In humans, glucose transport can occur according to a gradient (facilitated diffusion) or against a gradient (active transport).
Active transport occurs in the intestine and renal tubules and requires the indirect utilization of biochemical energy (Na + / glucose symport). Facilitated diffusion does not require ATP and involves glucose transporters, the so-called GLUTs.
In man there are numerous isoforms of GLUT, indicated by increasing numbers (GLUT-1, GLUT-2, GLUT-3, GLUT-n), which - although they are quite similar - differ in some properties.
The best known and studied glucose transporter is GLUT-4, due to its direct sensitivity to insulin. Under normal conditions, this carrier is located in the cytoplasmic area and its translocation on the cell membrane is stimulated by the binding of insulin with the membrane receptor. This process promotes the movement of glucose from the interstitial fluid into the cell. When the blood glucose concentration normalizes and insulin is eliminated, the GLUT 4 molecules are slowly removed from the plasma membrane and sequestered by endocytosis in intracellular vesicles.

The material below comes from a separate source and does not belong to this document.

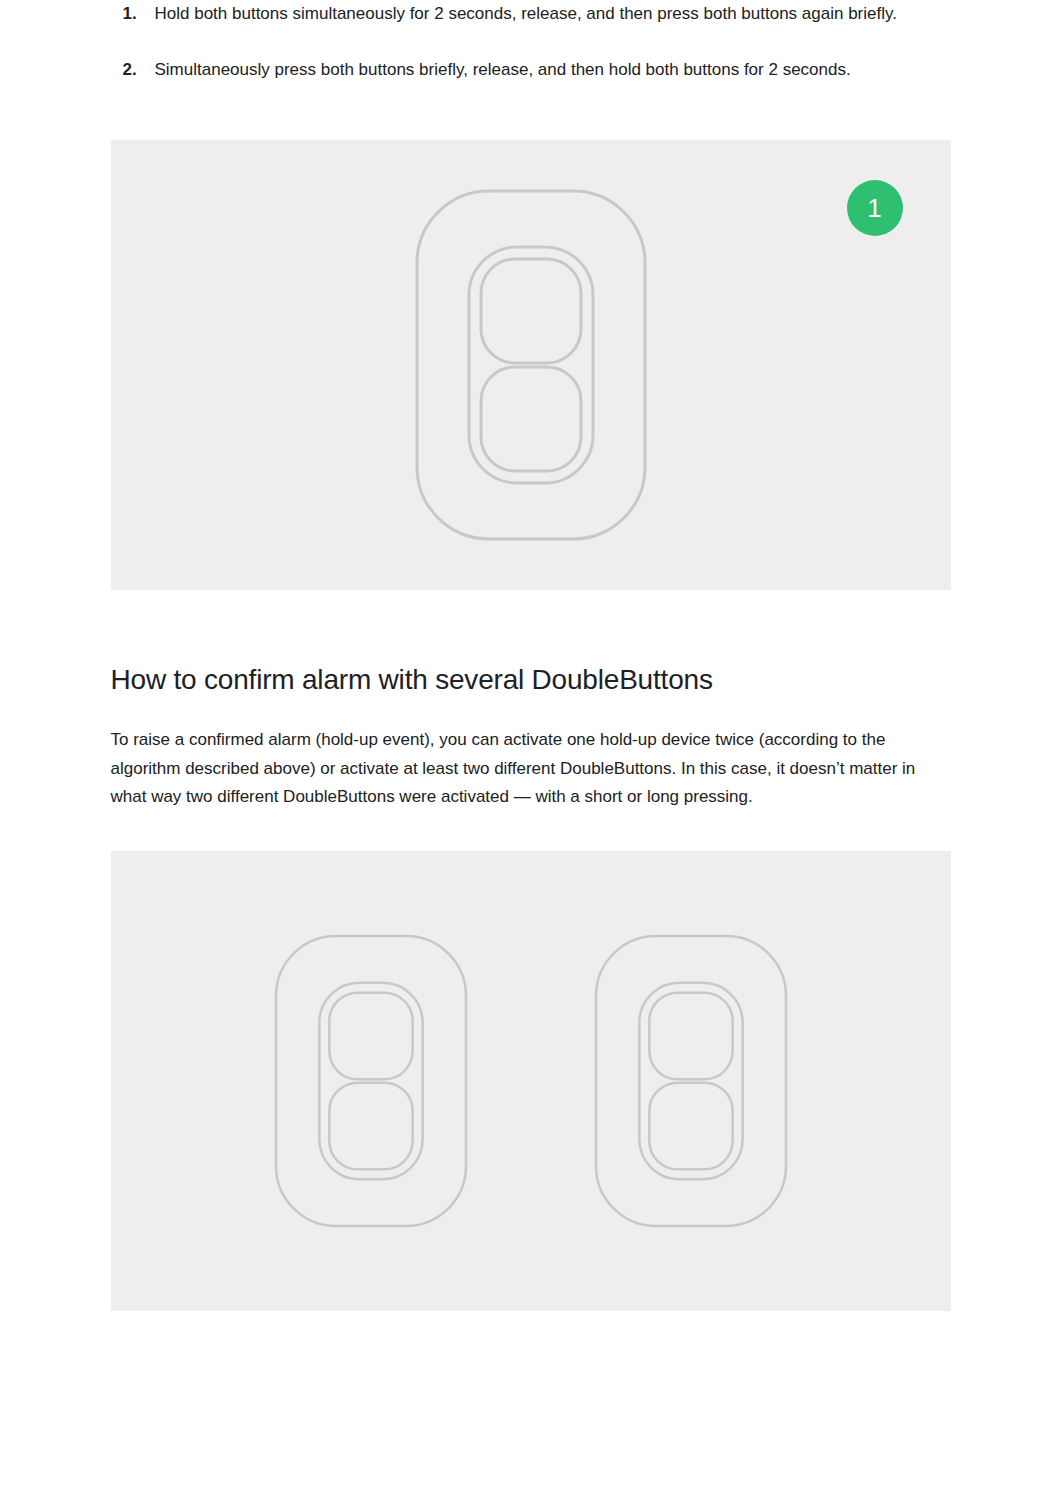Hold both buttons simultaneously for 2 seconds, release, and then press both buttons again briefly.
Simultaneously press both buttons briefly, release, and then hold both buttons for 2 seconds.
1
How to confirm alarm with several DoubleButtons
To raise a confirmed alarm (hold-up event), you can activate one hold-up device twice (according to the algorithm described above) or activate at least two different DoubleButtons. In this case, it doesn’t matter in what way two different DoubleButtons were activated — with a short or long pressing.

The glucose transporter GLUT-4 is mainly present in skeletal muscle, heart and white and brown adipose tissue, not surprisingly defined as insulin-dependent tissues. At the muscular level, the translocation of GLUT-4 transporters from intracellular sites (vesicles) to the plasma membrane is also favored by the contraction, by the increase in blood flow and by the low levels of glycogen that characterize long-lasting physical exercise. This explains why sport is a very useful medicine in the prevention of insulin resistance and in the treatment of diabetes mellitus.
A particular glucose transporter is GLUT-2, expressed mainly in the liver; this protein is in fact capable of working in both directions, favoring the passage of sugar from the cell to the interstitial fluid and vice versa. This function is very important because the liver is the primary seat of gluconeogenesis, that is, the ex-novo synthesis of glucose (which must then be released into the blood) starting from amino acids, glycerol and lactic acid. GLUT-2 can also transporter galactose, mannose and fructose, the latter capacity shared with the GLUT-5 transporter.
GLUT-2 is also expressed in pancreatic B cells, and is characterized by a low affinity associated with a "high capacity (it is never saturated by glucose).
Also in the liver we find the transport protein GLUT-7, which acts as an intracellular transporter of glucose, important for promoting the export of the amount produced during gluconeogenesis.
Not all tissues in the human body depend on insulin for their glucose supply. In addition to the liver, at the level of the brain and red blood cells we find, for example, a "high concentration of insulin-independent glucose transporters, such as GLUT-1 and GLUT-3.